CVE-2026-33929
Path Traversal in Apache PDFBox ExtractEmbeddedFiles Example
Publication date: 2026-04-14
Last updated on: 2026-04-20
Assigner: Apache Software Foundation
Description
Description
CVSS Scores
EPSS Scores
| Probability: | |
| Percentile: |
Meta Information
Affected Vendors & Products
| Vendor | Product | Version / Range |
|---|---|---|
| apache | pdfbox | From 2.0.24 (inc) to 2.0.37 (exc) |
| apache | pdfbox | From 3.0.0 (inc) to 3.0.8 (exc) |
Helpful Resources
Exploitability
| CWE ID | Description |
|---|---|
| CWE-22 | The product uses external input to construct a pathname that is intended to identify a file or directory that is located underneath a restricted parent directory, but the product does not properly neutralize special elements within the pathname that can cause the pathname to resolve to a location that is outside of the restricted directory. |
Attack-Flow Graph
AI Powered Q&A
How can this vulnerability impact me? :
This vulnerability can allow an attacker to write or overwrite files outside the intended directory on a system where the vulnerable ExtractEmbeddedFiles example is used, potentially leading to unauthorized file modifications.
If an attacker crafts a malicious PDF, they could exploit this flaw to place files in arbitrary locations within the file system where the user has write permissions, which could lead to data corruption, privilege escalation, or other malicious activities depending on the files written.
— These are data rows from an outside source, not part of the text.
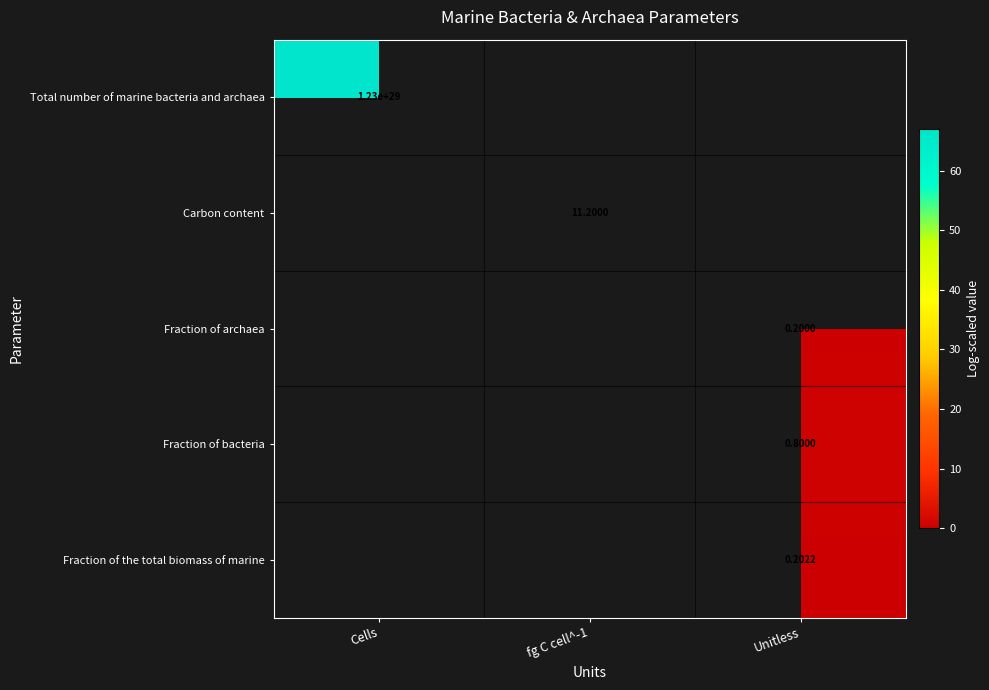

What is the approximate value of Fraction of the total biomass of marine at Unitless?

0.2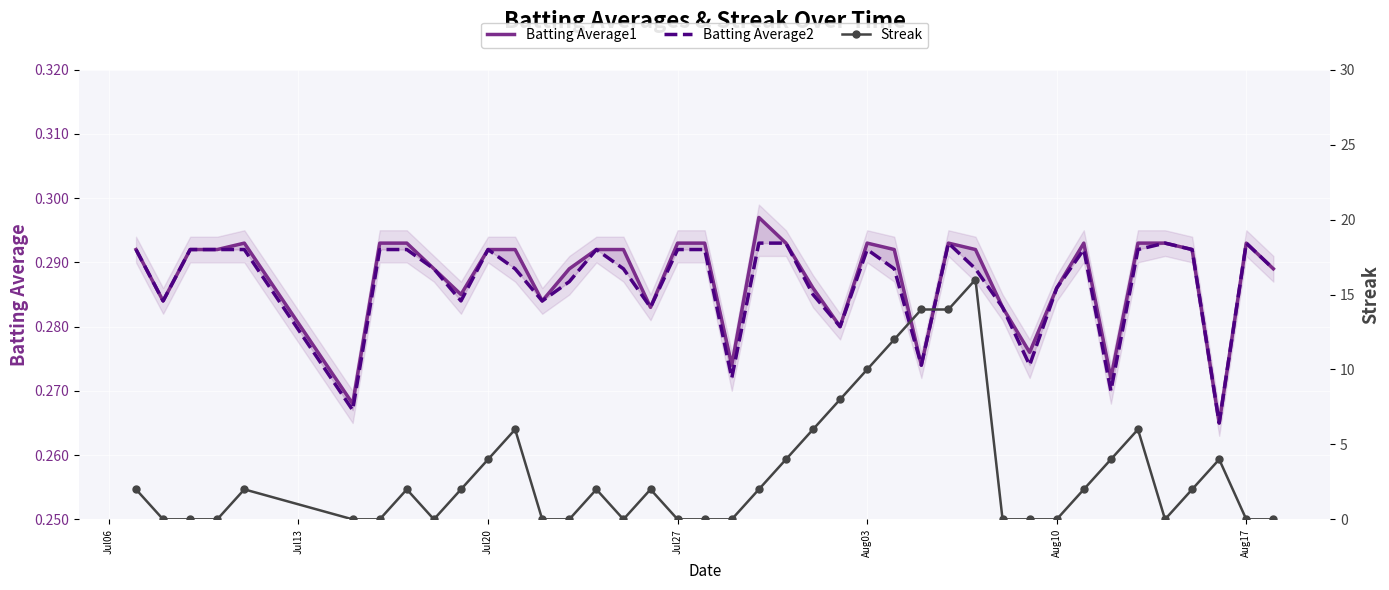

At how many categories does at least one series exceed 5?

9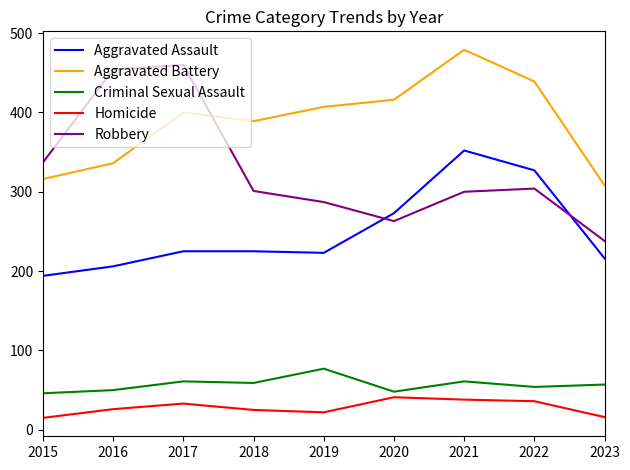

At which category is the sum across all series the highest?

2021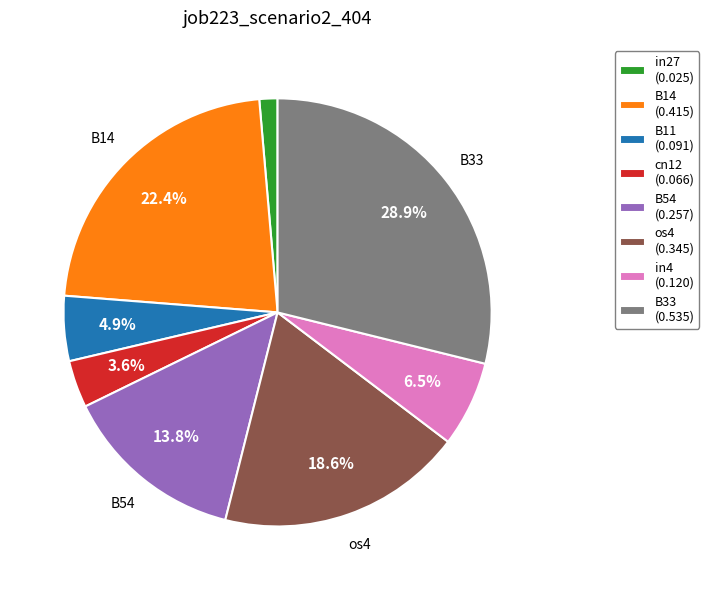

To the nearest percent, what percentage of the pie is B14?

22%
How does this vulnerability affect compliance with common standards and regulations (like GDPR, HIPAA)?:
The vulnerability allows a malicious PDF to write files outside the intended restricted directory, potentially leading to unauthorized file writes or overwrites.
Such unauthorized file operations could result in exposure or modification of sensitive data, which may impact compliance with data protection standards and regulations like GDPR or HIPAA that require strict control over data access and integrity.
Therefore, if the vulnerable ExtractEmbeddedFiles example is used in production without the fix, it could pose risks to maintaining compliance with these regulations by enabling potential data breaches or unauthorized data manipulation.
Can you explain this vulnerability to me?
This vulnerability is a path traversal issue in the ExtractEmbeddedFiles example of Apache PDFBox. It allows a malicious PDF to cause files to be written outside the intended restricted directory by exploiting insufficient checks on file paths.
Specifically, the original code did not properly verify that extracted files stayed within the target directory, allowing an attacker to write files to paths starting with the target directory path but actually outside it, such as "/home/ABCDEF" when the intended directory was "/home/ABC".
The fix improves the directory boundary check by using canonical paths and ensuring that the extracted file's parent directory is either exactly the target directory or a subdirectory within it, preventing unauthorized file writes outside the intended location.
How can this vulnerability be detected on my network or system? Can you suggest some commands?
This vulnerability is related to a path traversal issue in the ExtractEmbeddedFiles example of Apache PDFBox, which allows malicious PDFs to write files outside the intended directory.
Detection would involve monitoring or analyzing PDF files processed by the ExtractEmbeddedFiles example, especially looking for attempts to extract embedded files to paths outside the intended directory.
Since the vulnerability is in code logic rather than network traffic, direct network commands may not detect it. Instead, you can check your system for suspicious file writes or attempts to write files outside expected directories when processing PDFs.
Suggested commands include:
- Use file system monitoring tools (e.g., inotifywait on Linux) to watch the directory where embedded files are extracted for unexpected file creations outside the intended directory.
- Search logs or audit trails for file write operations triggered by PDFBox ExtractEmbeddedFiles, especially those targeting paths starting with but extending beyond the intended directory (e.g., paths like /home/ABCDEF if /home/ABC is the intended directory).
- Manually review or scan PDF files for embedded file names containing path traversal sequences (e.g., ../) before processing.
What immediate steps should I take to mitigate this vulnerability?
The primary mitigation step is to update Apache PDFBox to version 2.0.37 or 3.0.8 once they are available, as these versions include the fix for this vulnerability.
Until the official update is available, users who have copied the ExtractEmbeddedFiles example into their production code should apply the fix provided in GitHub Pull Request 427.
The fix involves improving the directory boundary check by verifying the canonical path of the target extraction directory to ensure embedded files cannot be extracted outside the intended directory.
Additionally, restrict write permissions on directories used by ExtractEmbeddedFiles to minimize the impact of any exploitation attempts.